If you own your home as part of a joint tenancy, a tenancy by the entirety, or as community property with the right of survivorship, the gift must be authorized by all grantors’ signatures. Spouses must release marital rights with their signatures—even spouses with no interest in the property described in your gift deed.

Alternatives to Conveying Property by a Gift Deed

There are several benefits to selecting popular alternatives to the gift deed. Here are some prominent categories. (You can find more examples and descriptions here.)

The Revocable Trust

This is a living trust—a document setting forth how your property will be managed—which you can dissolve or amend as you see fit. Such trusts serve to keep assets from going through probate, where they can be contested.

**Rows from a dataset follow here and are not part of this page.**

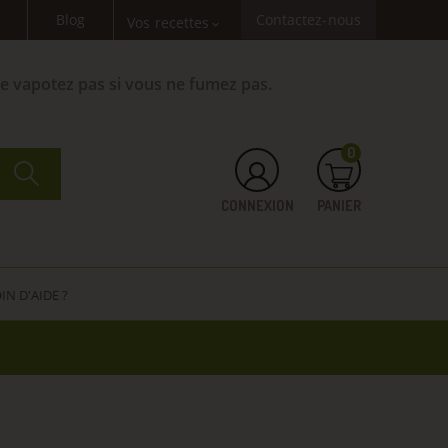
Blog
Contactez-nous
Vos recettes
expand_more
Ne vapotez pas si vous ne fumez pas.
0
CONNEXION
PANIER
IN D'AIDE ?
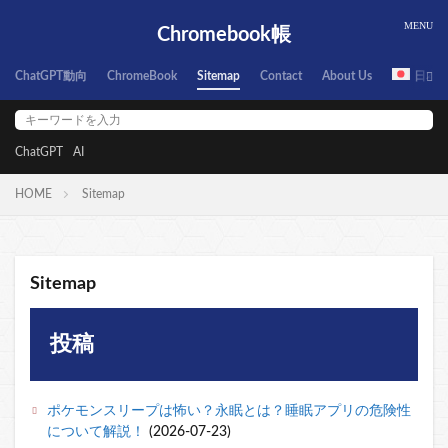
Chromebook帳
ChatGPT動向
ChromeBook
Sitemap
Contact
About Us
日本
ChatGPT
AI
HOME
Sitemap
Sitemap
投稿
ポケモンスリープは怖い？永眠とは？睡眠アプリの危険性
について解説！
(2026-07-23)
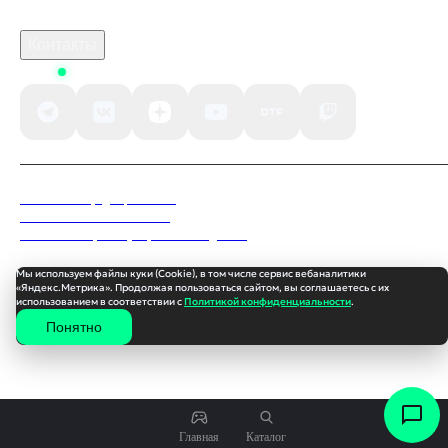
По вопросам рекламы
Контакты
Status
Политика конфиденциальности
Пользовательское соглашение
Согласие на обработку персональных данных
Мы используем файлы куки (Cookie), в том числе сервис вебаналитики
«Яндекс.Метрика». Продолжая пользоваться сайтом, вы соглашаетесь с их
использованием в соответствии с
Политикой конфиденциальности
.
Понятно
338
₽
Главная
Каталог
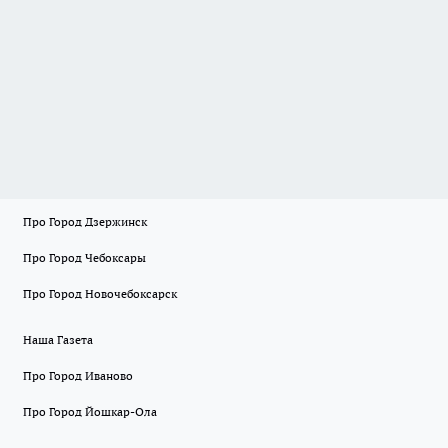
Про Город Дзержинск
Про Город Чебоксары
Про Город Новочебоксарск
Наша Газета
Про Город Иваново
Про Город Йошкар-Ола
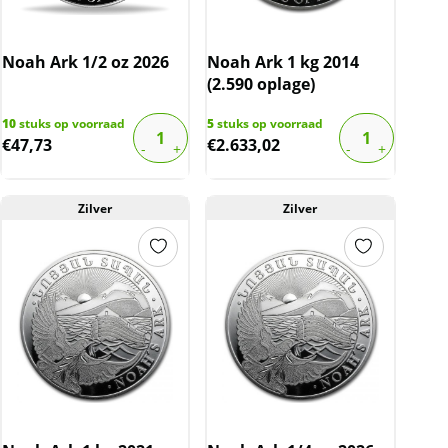
Noah Ark 1/2 oz 2026
Noah Ark 1 kg 2014
(2.590 oplage)
10
stuks op voorraad
5
stuks op voorraad
€
47,73
€
2.633,02
Zilver
Zilver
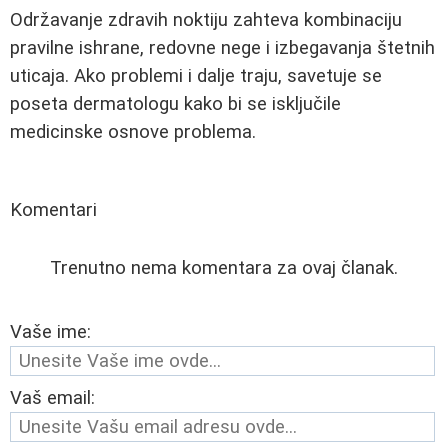
Održavanje zdravih noktiju zahteva kombinaciju
pravilne ishrane, redovne nege i izbegavanja štetnih
uticaja. Ako problemi i dalje traju, savetuje se
poseta dermatologu kako bi se isključile
medicinske osnove problema.
Komentari
Trenutno nema komentara za ovaj članak.
Vaše ime:
Vaš email:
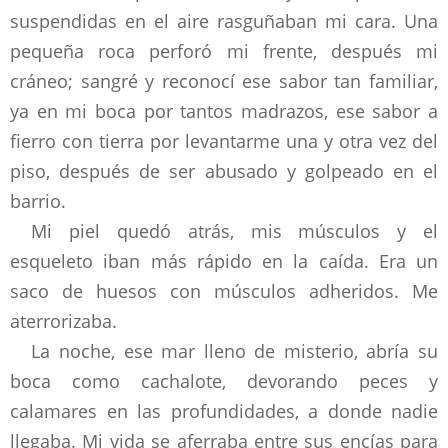
suspendidas en el aire rasguñaban mi cara. Una
pequeña roca perforó mi frente, después mi
cráneo; sangré y reconocí ese sabor tan familiar,
ya en mi boca por tantos madrazos, ese sabor a
fierro con tierra por levantarme una y otra vez del
piso, después de ser abusado y golpeado en el
barrio.
Mi piel quedó atrás, mis músculos y el
esqueleto iban más rápido en la caída. Era un
saco de huesos con músculos adheridos. Me
aterrorizaba.
La noche, ese mar lleno de misterio, abría su
boca como cachalote, devorando peces y
calamares en las profundidades, a donde nadie
llegaba. Mi vida se aferraba entre sus encías para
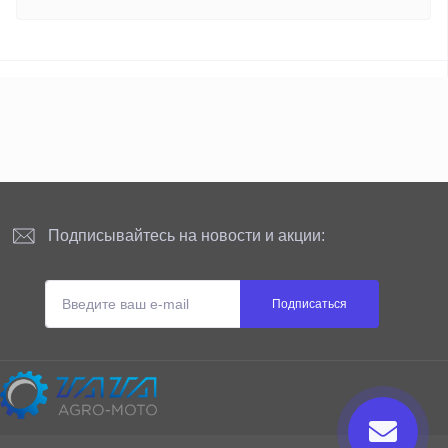
Подписывайтесь на новости и акции:
Подписаться
Сайт принадлежит и администрируется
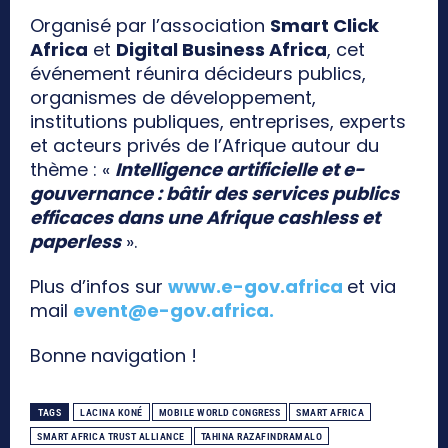
Organisé par l’association
Smart Click
Africa
et
Digital Business Africa
, cet
événement réunira décideurs publics,
organismes de développement,
institutions publiques, entreprises, experts
et acteurs privés de l’Afrique autour du
thème : «
Intelligence artificielle et e-
gouvernance : bâtir des services publics
efficaces dans une Afrique cashless et
paperless
».
Plus d’infos sur
www.e-gov.africa
et via
mail
event@e-gov.africa
.
Bonne navigation !
TAGS
LACINA KONÉ
MOBILE WORLD CONGRESS
SMART AFRICA
SMART AFRICA TRUST ALLIANCE
TAHINA RAZAFINDRAMALO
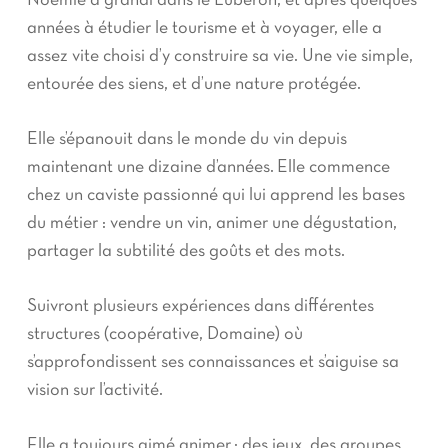
Noémie a grandi dans le Luberon, et après quelques
années à étudier le tourisme et à voyager, elle a
assez vite choisi d’y construire sa vie. Une vie simple,
entourée des siens, et d’une nature protégée.
Elle s’épanouit dans le monde du vin depuis
maintenant une dizaine d’années. Elle commence
chez un caviste passionné qui lui apprend les bases
du métier : vendre un vin, animer une dégustation,
partager la subtilité des goûts et des mots.
Suivront plusieurs expériences dans différentes
structures (coopérative, Domaine) où
s’approfondissent ses connaissances et s’aiguise sa
vision sur l’activité.
Elle a toujours aimé animer : des jeux, des groupes,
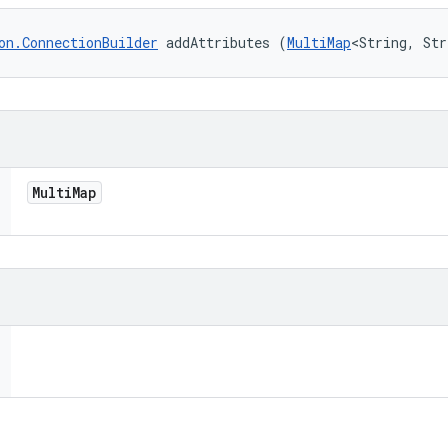
on.ConnectionBuilder
 addAttributes (
MultiMap
<String, Str
Multi
Map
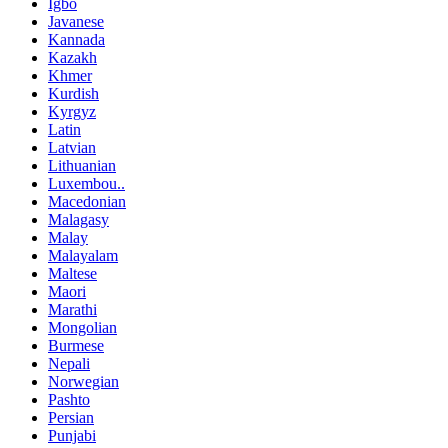
Igbo
Javanese
Kannada
Kazakh
Khmer
Kurdish
Kyrgyz
Latin
Latvian
Lithuanian
Luxembou..
Macedonian
Malagasy
Malay
Malayalam
Maltese
Maori
Marathi
Mongolian
Burmese
Nepali
Norwegian
Pashto
Persian
Punjabi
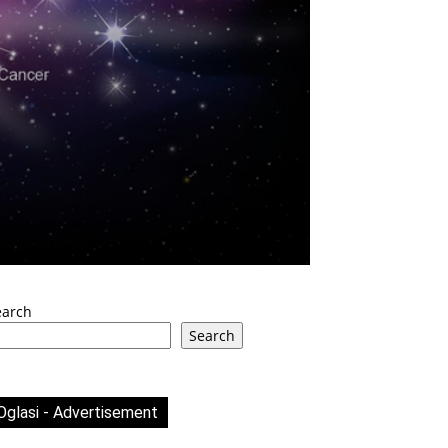
earch
Search
Oglasi - Advertisement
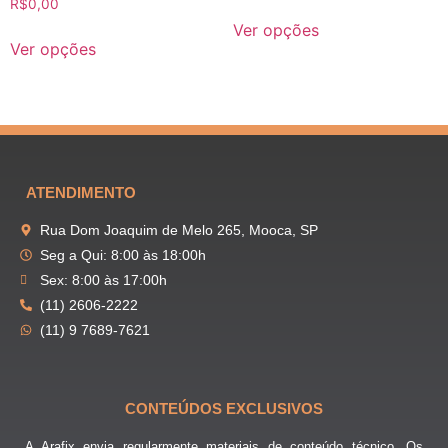
R$
0,00
Ver opções
Ver opções
ATENDIMENTO
Rua Dom Joaquim de Melo 265, Mooca, SP
Seg a Qui: 8:00 às 18:00h
Sex: 8:00 às 17:00h
(11) 2606-2222
(11) 9 7689-7621
CONTEÚDOS EXCLUSIVOS
A Arafix envia regularmente materiais de conteúdo técnico. Os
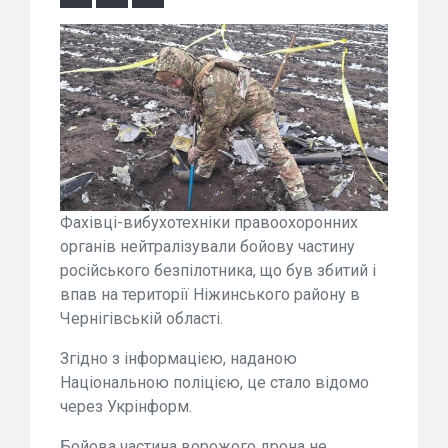
Фахівці-вибухотехніки правоохоронних
органів нейтралізували бойову частину
російського безпілотника, що був збитий і
впав на території Ніжинського району в
Чернігівській області.
Згідно з інформацією, наданою
Національною поліцією, це стало відомо
через Укрінформ.
Бойова частина ворожого дрона не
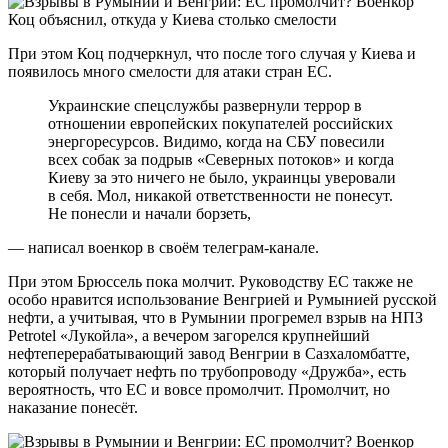
При этом Коц подчеркнул, что после того случая у Киева и
появилось много смелости для атаки стран ЕС.
Украинские спецслужбы развернули террор в
отношении европейских покупателей российских
энергоресурсов. Видимо, когда на СБУ повесили
всех собак за подрыв «Северных потоков» и когда
Киеву за это ничего не было, украинцы уверовали
в себя. Мол, никакой ответственности не понесут.
Не понесли и начали борзеть,
— написал военкор в своём телеграм-канале.
При этом Брюссель пока молчит. Руководству ЕС также не
особо нравится использование Венгрией и Румынией русской
нефти, а учитывая, что в Румынии прогремел взрыв на НПЗ
Petrotel «Лукойла», а вечером загорелся крупнейший
нефтеперерабатывающий завод Венгрии в Сазхаломбатте,
который получает нефть по трубопроводу «Дружба», есть
вероятность, что ЕС и вовсе промолчит. Промолчит, но
наказание понесёт.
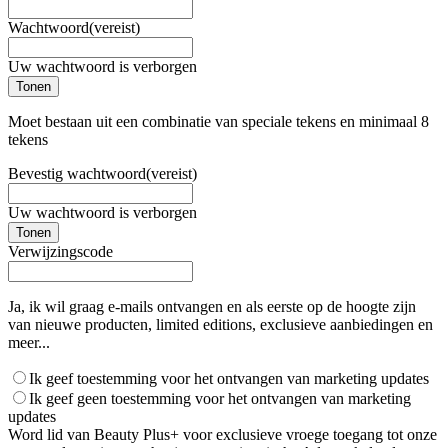
Wachtwoord
(vereist)
Uw wachtwoord is verborgen
Tonen
Moet bestaan uit een combinatie van speciale tekens en minimaal 8
tekens
Bevestig wachtwoord
(vereist)
Uw wachtwoord is verborgen
Tonen
Verwijzingscode
Ja, ik wil graag e-mails ontvangen en als eerste op de hoogte zijn
van nieuwe producten, limited editions, exclusieve aanbiedingen en
meer...
Ik geef toestemming voor het ontvangen van marketing updates
Ik geef geen toestemming voor het ontvangen van marketing
updates
Word lid van Beauty Plus+ voor exclusieve vroege toegang tot onze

Note that your home will continue to be part of your taxable estate.

When you die or become unable to control the trust, a successor trustee steps into your place. You may name a corporate, unbiased trustee.

An advantage to conveying your home at death through a revocable trust, rather than making a gift of the home within your lifetime, is the stepped-up tax basis. This can spare the recipient significant capital gains taxes.

The Irrevocable Trust

With an irrevocable trust, you direct a trustee to manage the trust for a certain outcome. Then, assets, income, and tax returns are shifted to a trustee’s management and control. 

Trust assets will pass to your chosen beneficiary upon your death. 

The advantage? An irrevocable trust bypasses probate and estate tax. The drawback? This type of trust creates restrictions on selling, refinancing, and having access to the equity of your home while you are alive. 

The Transfer on Death Deed

Some states now allow transfer on death deeds for real estate, to convey home ownership after your death. If your state allows it, you may fill out an Affidavit of Death form, sign it with a notary, and thereby convey your home to the beneficiary of your choice.

A transfer on death contains no warranty to protect recipients from claims after they receive the property. Should you have any loans or agreements on the property, these obligations will pass, after your death, to the recipient.

Finishing Up the Gift: Recording the Deed  

Record your gift deed in the county where the property is located. The recorder’s office can tell you which materials to append to your filing, the amount of the fee, and accepted payment types. Some states (North Carolina, for example) require the recording of a gift deed within two years, or the gift is void.

Please note that this article is intended as general information for our readers. It is not a substitute for an attorney’s case-specific advice. Contact a lawyer if you have case-specific questions about gift deeds. Should you have questions concerning state or federal tax law, consult your tax specialist.